We are fighting for housing justice because we believe that having a home is a human right. Currently, access to housing is left up to a volatile and unregulated market. The market does not adjust for the realities that people are experiencing because it doesn’t have to. That means that there are people are – and who have been for generations – systematically denied access to housing, and this is an injustice.
We hold values of anti-oppression and anti-racism. Institutional oppression can take many forms – from the redlining that once prevented African American families from purchasing homes using federally-backed mortgages to the legal discrimination that occurs today that allows landlords to deny tenancy to people using a voucher or housing subsidy to pay rent. Institutional oppression is rooted in discrimination and bias based on race, class, gender identity or expression, sexual orientation, physical or mental disability, religion, national origin, and other identity groups or characteristics.We will not ignore the way the system disproportionately impacts these populations. We uphold these oppression and anti-racist values in all our organizing and advocacy work, and work to make our group representative of the communities who are most impacted.
We will be intentional about undoing oppressions in our organizing spaces. We will educate ourselves, listen with empathy to each other’s experiences, hold each other accountable for our actions and words, and dismantle professionalized culture that upholds white supremacy and patriarchy. We will hold each other accountable with compassion. Achieving our mission of affordable housing for all requires an awareness of the current and historical forms of institutional oppression and a commitment to addressing issues of equity present in all of our local communities.
We value community, justice, and fairness, and these values inform how we work together. Building strong relationships is fundamental to effective organizing.
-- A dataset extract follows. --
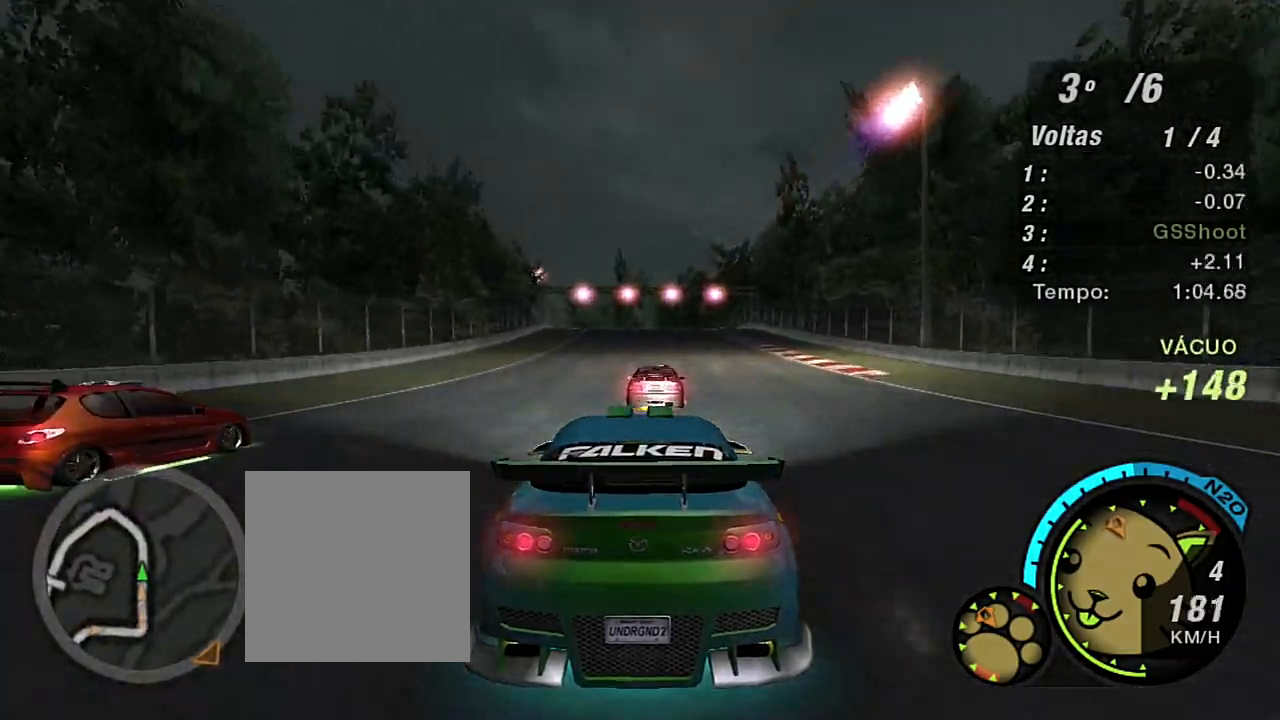
{"buttons": ["R2"], "left_stick": "center", "right_stick": "center", "events": [[34, "left_stick", "up-right"], [134, "left_stick", "center"]]}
This work is hard, and it is personal. As we fight for wins, we need to support each other to make our organizing sustainable so people don’t burn out. We believe in organizing that is more transformational than transactional. We want to create the opportunity to build skills and leadership and to provide input on our work. We will not simply tell people what to do. We will work together and be transformed by each other’s leadership.
Finally, we want to form a culture of appreciation and accountability. We are not going to be perfect. We are going to have to remind ourselves and each other of our values, and we are going to have to have hard conversations sometimes. And that’s okay. That means that we’re committed to doing justice for ourselves and each other in this work.